Article reçu le 22 Mai 2008, accepté le 15 Septembre 2008

Focal cortical dysplasia (FCD) in children may present with early-onset seizures often refractory to medical treatment, or even as catastrophic epilepsies associated with development plateauing or regression. Early recognition of these lesions is essential as surgery can confer significant benefits (Lortie et al. 2002). The ultimate goal of the presurgical evaluation of epilepsy surgery patients consists of identifying the epileptogenic zone i.e. the area of the cortex which is thought to initiate seizures, and whose removal (or disconnection) is essential for complete cessation of seizures with no or minimal detriment to function. Diagnostic protocols rely on clinical semiology, optimized MRI sequences, video-telemetry, functional neuroimaging, neuropsychology and neuropsychiatry assessments and, at times, invasive EEG monitoring. In adults, 25% of pathologically confirmed cases of focal cortical dysplasia are reported to be MRI-negative prior to surgery (Widdess-Walsh et al. 2006). These lesions are often poorly defined even with invasive EEG monitoring and subsequent excision has been found to be associated with less favourable outcome compared to MRI-positive cases (Cossu et al. 2008, Siegel et al. 2001). It has been suggested that MR studies performed early in life might pick up these lesions, which become less apparent with maturity (Eltze et al. 2005, Duprez et al. 1998). Occasionally, the appearances of FCD in later scans may be very subtle, escaping recognition and thus delaying the benefits of early surgical treatment. We report the case of a child who presented with early-onset focal epilepsy, whose lesion was more readily apparent at presentation but in whom medical treatment was of some benefit. A surgical decision was consequently delayed. However, continuing seizures and developmental compromise led to further evaluation resulting in focal resection.

Case report

Seizures recurred however at 20 months of life. At this time, he was on vigabatrin monotherapy. These were predominantly left focal seizures involving twitching of the left side of the face with staring, followed by secondary generalization lasting a few seconds. They occurred infrequently, once a month, more commonly from sleep. His overall development and neurological examination were normal. Video telemetry performed at 27 and 36 months of age revealed seizure-onset from the right central region, with more widespread interictal discharges. A further MRI scan at 11 months however, had been less convincing of an abnormality, and was initially reported as “normal”. A discussion at a multidisciplinary epilepsy surgery meeting resulted in a decision to continue to pursue medical options. Epilepsy surgery was to be considered if no progress was made and developmental problems became evident.

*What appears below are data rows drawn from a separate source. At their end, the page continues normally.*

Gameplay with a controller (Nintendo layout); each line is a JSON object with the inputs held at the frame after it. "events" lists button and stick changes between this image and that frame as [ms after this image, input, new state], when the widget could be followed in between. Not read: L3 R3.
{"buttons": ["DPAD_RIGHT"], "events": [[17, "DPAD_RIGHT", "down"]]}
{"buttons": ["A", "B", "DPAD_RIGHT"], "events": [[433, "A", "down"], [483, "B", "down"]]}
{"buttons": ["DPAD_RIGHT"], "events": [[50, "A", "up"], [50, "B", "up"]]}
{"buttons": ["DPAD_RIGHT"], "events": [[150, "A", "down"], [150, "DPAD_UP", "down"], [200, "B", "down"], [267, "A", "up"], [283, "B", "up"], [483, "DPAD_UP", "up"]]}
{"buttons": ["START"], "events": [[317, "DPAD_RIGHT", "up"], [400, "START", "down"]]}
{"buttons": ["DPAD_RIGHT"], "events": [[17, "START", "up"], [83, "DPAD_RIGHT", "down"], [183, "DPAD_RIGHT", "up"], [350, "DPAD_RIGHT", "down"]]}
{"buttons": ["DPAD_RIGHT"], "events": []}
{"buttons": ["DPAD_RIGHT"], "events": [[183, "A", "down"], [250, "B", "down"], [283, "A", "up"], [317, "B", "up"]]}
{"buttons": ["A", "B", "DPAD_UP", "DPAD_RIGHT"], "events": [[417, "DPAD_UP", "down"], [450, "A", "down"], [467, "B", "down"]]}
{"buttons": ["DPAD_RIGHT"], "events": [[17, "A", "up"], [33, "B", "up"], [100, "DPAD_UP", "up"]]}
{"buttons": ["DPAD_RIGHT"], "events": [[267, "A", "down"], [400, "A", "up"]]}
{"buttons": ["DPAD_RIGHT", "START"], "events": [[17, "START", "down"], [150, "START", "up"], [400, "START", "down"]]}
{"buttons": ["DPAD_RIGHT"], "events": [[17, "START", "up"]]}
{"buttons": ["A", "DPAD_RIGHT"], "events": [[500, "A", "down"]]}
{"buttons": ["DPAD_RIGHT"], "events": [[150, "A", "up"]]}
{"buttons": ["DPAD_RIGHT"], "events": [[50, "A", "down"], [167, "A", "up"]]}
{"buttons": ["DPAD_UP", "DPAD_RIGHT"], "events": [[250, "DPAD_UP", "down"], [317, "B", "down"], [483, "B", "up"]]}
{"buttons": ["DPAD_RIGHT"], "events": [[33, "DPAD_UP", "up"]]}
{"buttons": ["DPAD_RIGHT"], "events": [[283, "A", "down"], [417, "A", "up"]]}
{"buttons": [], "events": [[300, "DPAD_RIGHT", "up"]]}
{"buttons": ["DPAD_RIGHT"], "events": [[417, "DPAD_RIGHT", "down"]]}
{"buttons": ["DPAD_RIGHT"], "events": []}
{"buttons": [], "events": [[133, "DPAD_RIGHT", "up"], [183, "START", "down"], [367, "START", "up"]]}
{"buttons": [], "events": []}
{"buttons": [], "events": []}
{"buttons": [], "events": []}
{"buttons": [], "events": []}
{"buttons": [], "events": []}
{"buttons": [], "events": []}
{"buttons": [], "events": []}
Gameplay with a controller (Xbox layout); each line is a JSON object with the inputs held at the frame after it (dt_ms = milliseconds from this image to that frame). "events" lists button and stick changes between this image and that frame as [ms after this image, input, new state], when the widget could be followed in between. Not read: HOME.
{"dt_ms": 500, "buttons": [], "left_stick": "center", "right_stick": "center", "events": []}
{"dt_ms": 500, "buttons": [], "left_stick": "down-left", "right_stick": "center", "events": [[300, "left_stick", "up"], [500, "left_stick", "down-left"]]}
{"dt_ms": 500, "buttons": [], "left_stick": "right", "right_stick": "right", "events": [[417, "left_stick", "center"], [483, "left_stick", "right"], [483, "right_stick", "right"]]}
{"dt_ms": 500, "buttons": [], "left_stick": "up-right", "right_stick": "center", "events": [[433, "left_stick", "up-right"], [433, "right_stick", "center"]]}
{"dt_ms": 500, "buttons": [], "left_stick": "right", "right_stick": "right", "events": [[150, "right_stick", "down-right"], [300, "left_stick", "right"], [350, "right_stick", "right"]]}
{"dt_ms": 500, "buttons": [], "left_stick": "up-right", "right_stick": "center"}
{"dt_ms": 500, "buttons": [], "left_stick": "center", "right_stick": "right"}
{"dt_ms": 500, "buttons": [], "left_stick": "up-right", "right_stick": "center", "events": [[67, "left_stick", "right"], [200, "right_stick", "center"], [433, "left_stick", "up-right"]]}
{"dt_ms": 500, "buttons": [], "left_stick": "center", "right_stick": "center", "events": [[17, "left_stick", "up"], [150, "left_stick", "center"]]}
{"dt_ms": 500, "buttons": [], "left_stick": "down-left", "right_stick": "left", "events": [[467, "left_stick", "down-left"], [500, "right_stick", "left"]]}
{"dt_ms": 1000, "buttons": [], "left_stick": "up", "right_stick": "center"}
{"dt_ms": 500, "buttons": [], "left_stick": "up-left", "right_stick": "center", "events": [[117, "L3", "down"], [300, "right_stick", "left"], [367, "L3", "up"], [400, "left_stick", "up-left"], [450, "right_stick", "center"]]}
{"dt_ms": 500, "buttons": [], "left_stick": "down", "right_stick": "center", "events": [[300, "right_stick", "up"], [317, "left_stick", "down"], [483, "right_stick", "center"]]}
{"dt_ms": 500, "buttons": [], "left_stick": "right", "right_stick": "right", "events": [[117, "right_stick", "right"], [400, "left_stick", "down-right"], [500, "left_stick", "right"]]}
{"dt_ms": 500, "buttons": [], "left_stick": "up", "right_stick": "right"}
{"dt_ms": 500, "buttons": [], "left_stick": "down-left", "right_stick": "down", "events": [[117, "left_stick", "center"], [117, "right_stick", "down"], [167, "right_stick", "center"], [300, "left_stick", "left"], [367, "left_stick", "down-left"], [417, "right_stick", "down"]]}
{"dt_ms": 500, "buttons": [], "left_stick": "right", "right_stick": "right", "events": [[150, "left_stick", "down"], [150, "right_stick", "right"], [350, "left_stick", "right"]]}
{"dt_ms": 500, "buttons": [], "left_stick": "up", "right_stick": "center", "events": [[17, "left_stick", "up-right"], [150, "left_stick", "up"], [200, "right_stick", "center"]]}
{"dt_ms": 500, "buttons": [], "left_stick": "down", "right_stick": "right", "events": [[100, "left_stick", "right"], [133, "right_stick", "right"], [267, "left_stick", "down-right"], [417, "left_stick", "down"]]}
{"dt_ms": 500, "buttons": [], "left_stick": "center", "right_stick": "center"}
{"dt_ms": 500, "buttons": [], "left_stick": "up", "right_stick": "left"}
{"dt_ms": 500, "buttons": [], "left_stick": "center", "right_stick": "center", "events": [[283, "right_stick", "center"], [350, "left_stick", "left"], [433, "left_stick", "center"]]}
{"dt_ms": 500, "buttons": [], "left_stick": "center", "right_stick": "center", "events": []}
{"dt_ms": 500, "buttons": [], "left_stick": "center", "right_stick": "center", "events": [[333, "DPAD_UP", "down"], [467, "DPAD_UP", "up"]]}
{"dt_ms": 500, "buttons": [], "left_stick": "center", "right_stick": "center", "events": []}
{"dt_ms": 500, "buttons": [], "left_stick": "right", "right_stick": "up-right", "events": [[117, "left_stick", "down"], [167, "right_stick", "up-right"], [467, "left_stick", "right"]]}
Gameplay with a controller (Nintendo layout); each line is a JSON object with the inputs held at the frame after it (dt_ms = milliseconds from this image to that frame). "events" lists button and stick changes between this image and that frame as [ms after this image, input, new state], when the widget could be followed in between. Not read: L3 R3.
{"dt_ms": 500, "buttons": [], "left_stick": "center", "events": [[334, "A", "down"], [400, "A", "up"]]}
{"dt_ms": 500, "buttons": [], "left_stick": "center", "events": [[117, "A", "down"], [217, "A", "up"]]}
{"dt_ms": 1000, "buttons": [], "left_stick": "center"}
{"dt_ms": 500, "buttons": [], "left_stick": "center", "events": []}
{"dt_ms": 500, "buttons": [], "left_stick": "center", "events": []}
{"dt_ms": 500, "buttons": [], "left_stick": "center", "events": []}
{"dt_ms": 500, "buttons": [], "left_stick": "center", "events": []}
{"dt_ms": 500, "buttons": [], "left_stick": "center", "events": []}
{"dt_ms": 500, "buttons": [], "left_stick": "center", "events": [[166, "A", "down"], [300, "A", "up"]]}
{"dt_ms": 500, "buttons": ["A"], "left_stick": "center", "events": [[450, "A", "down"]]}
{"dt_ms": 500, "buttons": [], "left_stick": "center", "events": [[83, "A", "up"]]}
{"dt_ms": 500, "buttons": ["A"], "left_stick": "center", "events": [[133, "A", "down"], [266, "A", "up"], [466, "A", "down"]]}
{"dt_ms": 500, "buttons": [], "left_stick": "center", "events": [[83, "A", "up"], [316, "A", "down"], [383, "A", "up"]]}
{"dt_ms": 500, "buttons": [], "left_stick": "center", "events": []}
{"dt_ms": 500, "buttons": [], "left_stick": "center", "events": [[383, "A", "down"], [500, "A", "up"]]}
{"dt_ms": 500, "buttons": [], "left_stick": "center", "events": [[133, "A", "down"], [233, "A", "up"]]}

At five years of age, the child continued to have seizures that were infrequent but incapacitating, as the tonic spasms and subsequent falls would cause injury. The seizure episodes increased gradually and by six years of age, he had multiple seizures types consisting of vacant stares, tonic spasms, atonic falls and presumed secondarily generalized tonic-clonic seizures. They occurred both from the awake and sleep states. Many medications were tried with variable but sub-optimal response (clobazam, carbamazepine, phenobarbitone, pyridoxine, lamotrigine, valproate, topiramate and levetiracetam).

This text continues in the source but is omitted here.